- **Data below**:
--- START ---

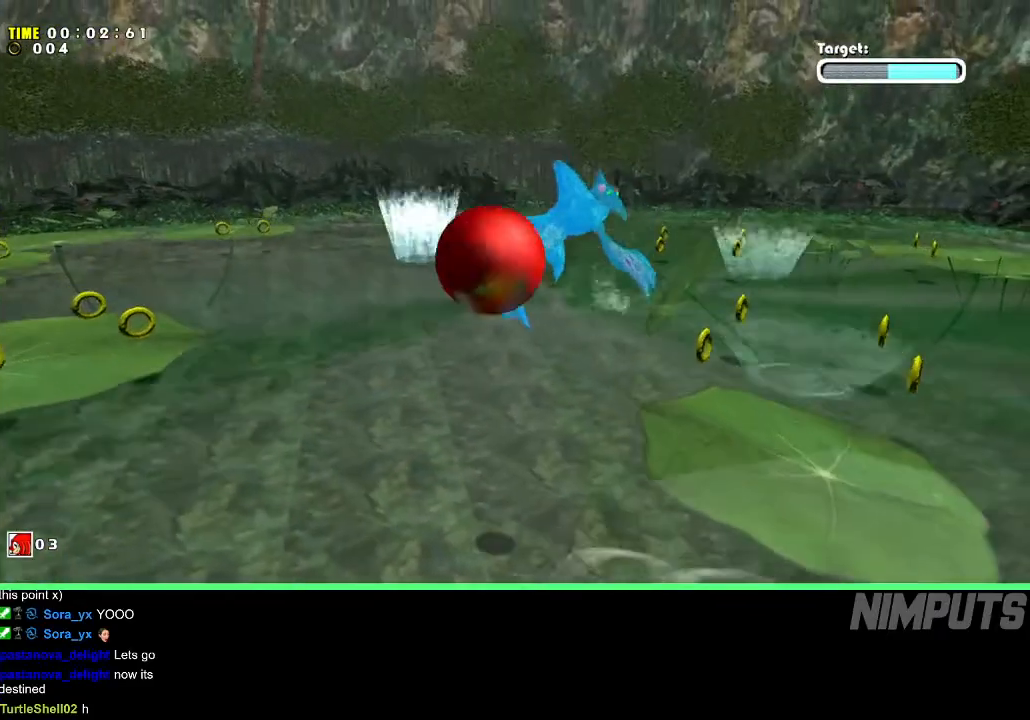
{"buttons": ["A"], "left_stick": "up", "events": [[83, "A", "up"], [117, "A", "down"], [433, "left_stick", "up"]]}
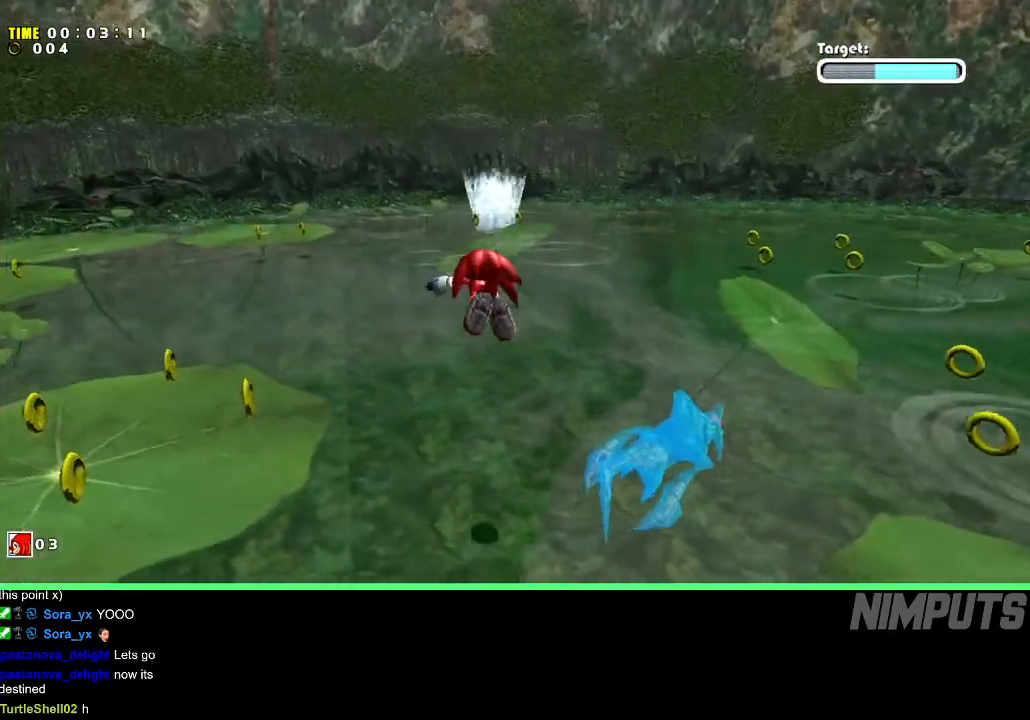
{"buttons": ["A"], "left_stick": "up", "events": []}
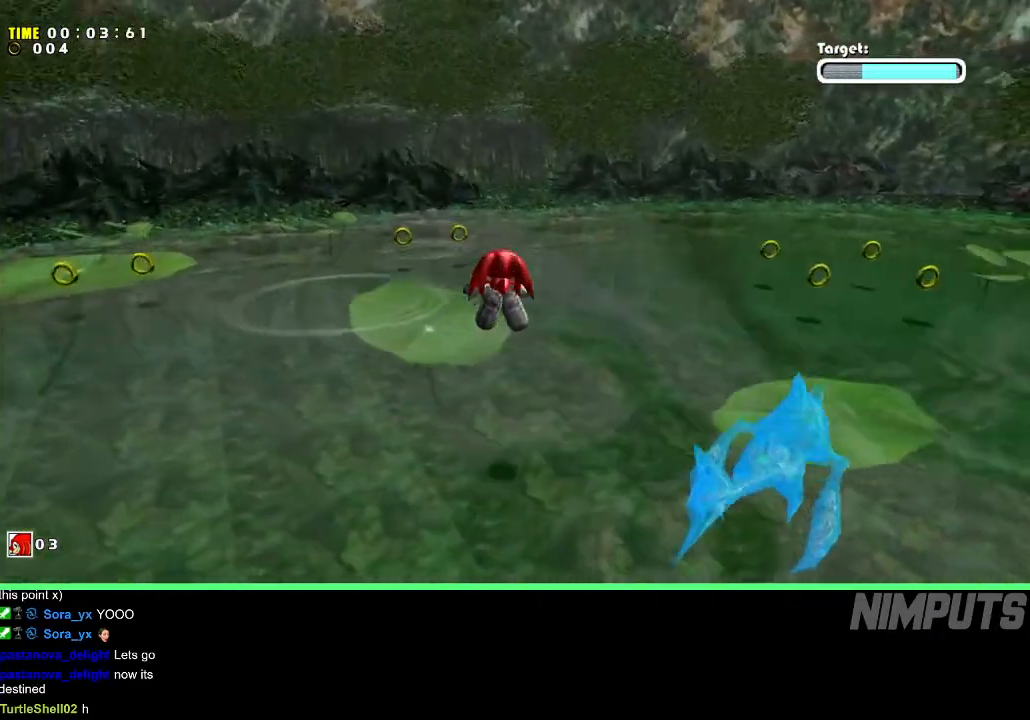
{"buttons": [], "left_stick": "up-right", "events": [[467, "A", "up"], [467, "left_stick", "up-right"]]}
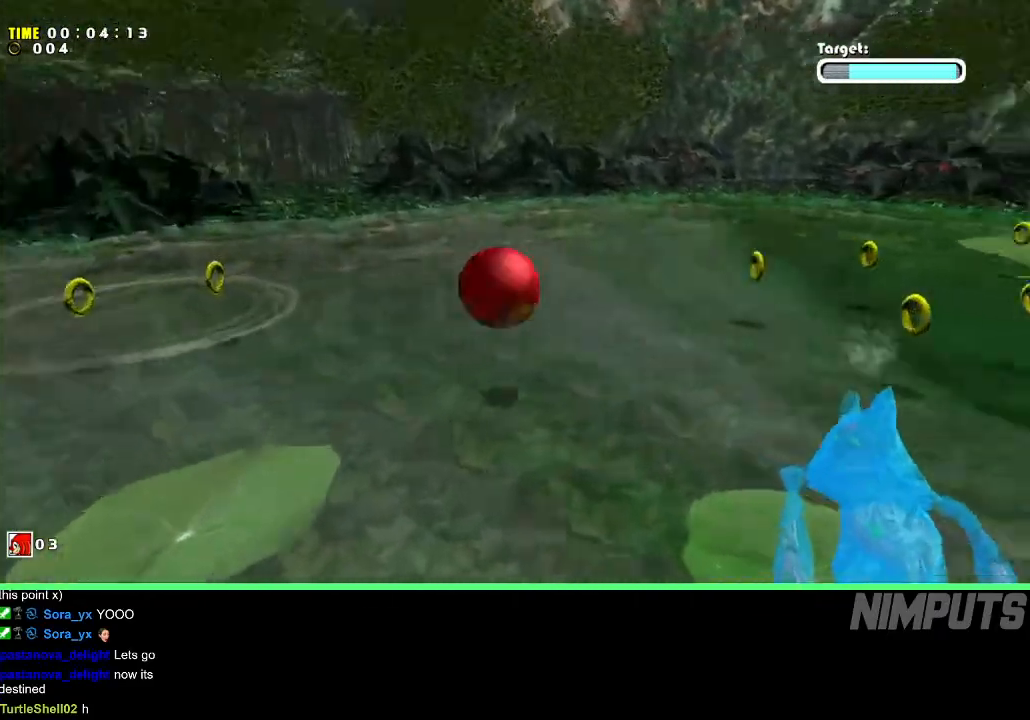
{"buttons": ["A"], "left_stick": "up-right", "events": [[117, "left_stick", "right"], [267, "A", "down"], [333, "A", "up"], [350, "left_stick", "up-right"], [383, "A", "down"]]}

--- END ---

- **Requirement**:
Each line above should be written out again exactly, without any image.

- **Answer section**:
{"buttons": ["A"], "left_stick": "up", "events": [[83, "A", "up"], [117, "A", "down"], [433, "left_stick", "up"]]}
{"buttons": ["A"], "left_stick": "up", "events": []}
{"buttons": [], "left_stick": "up-right", "events": [[467, "A", "up"], [467, "left_stick", "up-right"]]}
{"buttons": ["A"], "left_stick": "up-right", "events": [[117, "left_stick", "right"], [267, "A", "down"], [333, "A", "up"], [350, "left_stick", "up-right"], [383, "A", "down"]]}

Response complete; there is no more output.